Valgrind provides a flag to disable this extra functionality. You can try running valgrind
with the flag --run-libc-freeres=no
, as I do here:
1#include <stdio.h>
2int main(void) {
3 printf("hello ap world\n");
4}
1$ valgrind --leak-check=full --run-libc-freeres=no ./hello
2==1094309== Command: ./hello
3==1094309==
4hello ap world
5==1094309==
6==1094309== HEAP SUMMARY:
7==1094309== in use at exit: 1,024 bytes in 1 blocks
8==1094309== total heap usage: 1 allocs, 0 frees, 1,024 bytes allocated
9==1094309==
10==1094309== LEAK SUMMARY:
11==1094309== definitely lost: 0 bytes in 0 blocks
12==1094309== indirectly lost: 0 bytes in 0 blocks
13==1094309== possibly lost: 0 bytes in 0 blocks
14==1094309== still reachable: 1,024 bytes in 1 blocks
15==1094309== suppressed: 0 bytes in 0 blocks
Look at that! The most basic C program, hello world, actually leaks memory!
It’s not just printf
that leaks memory - many glibc
functions do this internally. As it turns out, when valgrind handles a program exit because of the SIGINT
signal it doesn’t call __libc_freeres
. This is relatively new behavior that changed between semesters of our class, which is why it took us by surprise.
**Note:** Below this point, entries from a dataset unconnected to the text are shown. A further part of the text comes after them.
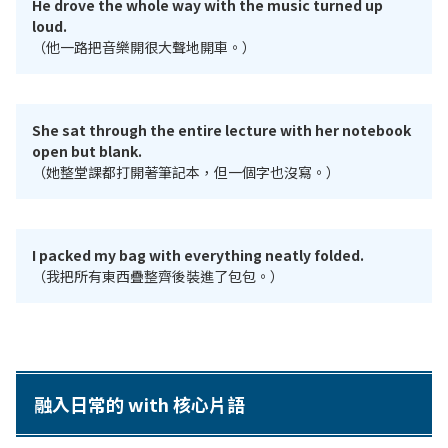
He drove the whole way with the music turned up
loud.
（他一路把音樂開很大聲地開車。）
She sat through the entire lecture with her notebook
open but blank.
（她整堂課都打開著筆記本，但一個字也沒寫。）
I packed my bag with everything neatly folded.
（我把所有東西疊整齊後裝進了包包。）
融入日常的 with 核心片語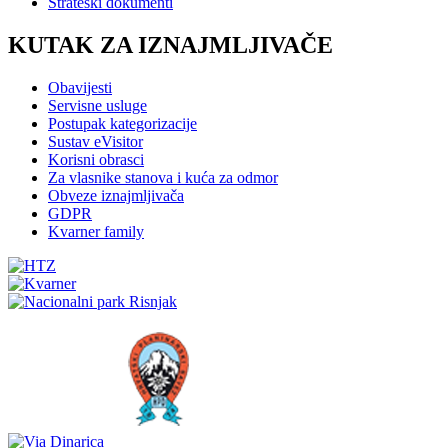
Strateški dokumenti
KUTAK ZA IZNAJMLJIVAČE
Obavijesti
Servisne usluge
Postupak kategorizacije
Sustav eVisitor
Korisni obrasci
Za vlasnike stanova i kuća za odmor
Obveze iznajmljivača
GDPR
Kvarner family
The reasoning is in this bug report: when a program receives a fatal signal, such as one it doesn’t handle like SIGINT, valgrind terminates the program. Before termination, valgrind attempts to call final_tidyup
, which runs __libc_freeres
(and gnu_cxx::__freeres
for C++) to free some memory allocated by glibc
(or libstdc++
). However, if the program gets the fatal signal while inside a critical section within glibc
, it might leave data structures in an inconsistent state, causing __libc_freeres
to crash. This crash makes valgrind itself crash just before producing its error summary, rendering the valgrind
run unusable. Therefore, it’s considered a better policy to avoid running __libc_freeres
on fatal signal termination, as not having some resources cleaned up is expected in such scenarios.
conclusion
So, maybe we shouldn’t really be teaching students that you should always free memory if glibc
isn’t following that same rule. But writing perfectly optimized code isn’t the point of an introductory systems class - that comes later when you know enough to start doing bad things intentionally.